Stephan Micus – Panagia

Stephan Micus - Panagia

ECM Records – ECM 2308 – 2013




Stephan Micus: voce, cori, zither, chitarra a 14 corde, cimbali tibetani, gong cinesi, campane di Burma, sonagli, dilruba, sattar, sitar Chitrali, nay





Progressivamente sempre più difficile sostenere un approccio laico per l’opus del bavarese Stephan Micus, atipico poeta che dagli esordi, a margine delle prima fenomenologia world, ha mostrato un distacco progressivamente più esplicito da un’agnostica ecologia sonora verso una forma di panteismo che discende lungo connotazioni più identificabili per l’incorporazione di codici propri di culti distanti ma accomunati da purezza e pratiche di rigore.


Ciò, non solo per gli enunciati e le visioni fondanti (peraltro portate a compimento) del presente Panagia, quanto e soprattutto per la sacralità espressa dalla lineare consistenza delle forme, che attinge ai vertici dei modi estremo-orientali e alle accese, toccanti sobrietà ortodosso-bizantineggianti (prescindendo affatto dal peso semantico qui esercitato dalla lingua greca del cantato).

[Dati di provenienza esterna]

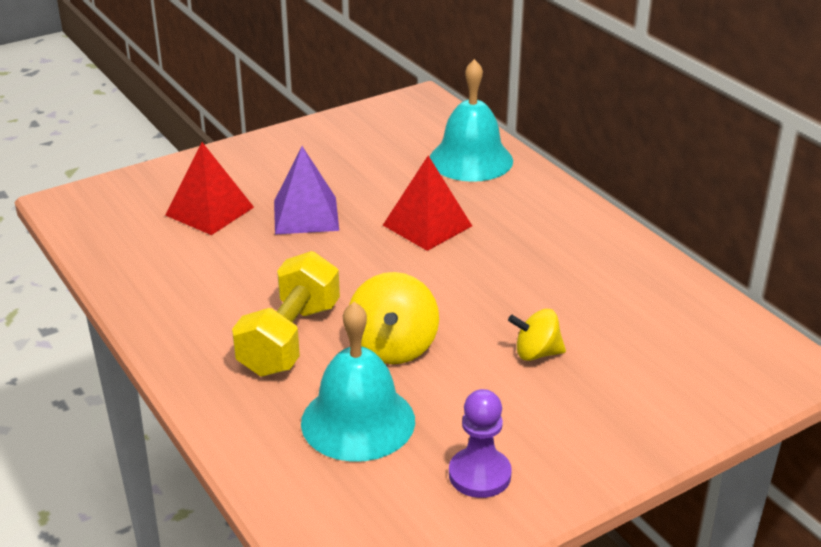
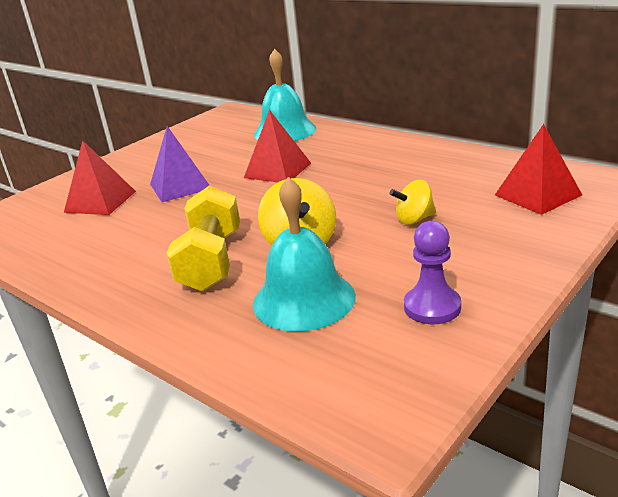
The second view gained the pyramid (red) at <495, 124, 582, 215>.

La mistica semplice, ma rorida d’implicazioni, sostenuta più letteralmente dalla forza dell’evocazione vocale, assume enfasi composta nei disvelamenti delle contemplazioni conclusive (You are a shining Spring) lasciate al raccoglimento strumentale, fino all’orientalismo più letterale (e più tipico del Micus delle prime sortite) di I praise You, Cloud of Light: tutte queste stazioni sono disciplinati passaggi emotivi a scandire l’incedere e la progressione della Luce, rendendo ulteriormente arduo separare le proporzioni entro cui operano istinto, costruzione o ispirazione (“illuminazione” sarebbe un termine forte, ma non sproporzionato negli intenti).


Il sensibile e volitivo performer solitario persiste nell’umiltà d’artigiano, che ha fondato il suo percorso su un’esplorazione quieta, ma anche spregiudicata, nel rivoltare con lentezza inesorabile l’espansione dei propri confini, e che ha incrementato il proprio arsenale di strumenti ritessendone la trama sonora e mutandone di senso l’anima: così è toccato al germanico zither, all’indostano dilruba, al caucasico duduk, al celtico bodhran, all’apolide dulcimer, e l’one-man-orchestra che detiene il primato dell’estensione e dell’inesausta curiosità, non ha mancato d’arruolare con naturalezza una batteria di vasi da fiori, d’approcciarsi con ritualistico rigore al vibrante monolite in seno alla cattedrale di Ulm, e di evolvere un proprio codice polifonico.


Mantenendo sospesa la corrente della Storia, convogliando le potenti e tuttora “risonanti” valenze del Mito pre-biblico (e magari pre-religioso), irradianti dalla culla medio-orientale verso le matrici del nostro sentire, la musicalità di Micus, d’incedere sobrio e provvista di quella naturale eleganza che sorge dalla semplicità, che ha saputo fungere da alternativa, ma più probabilmente da antidoto, alle precoci derive new-age e a certe mistificazioni del world (persistendo comunque in parallelo ad entrambi), scevra da solennità pompose e virtualmente aliena agli eccessi di colore, segna un punto ulteriore nella propria messa a punto nella lunga distanza, attraversata con la forza della Visione chiara e qui giunta sulla quiete di vette d’altipiano che con maggior nitore lasciano irradiare le tessiture armoniose dell’Artigiano sapiente.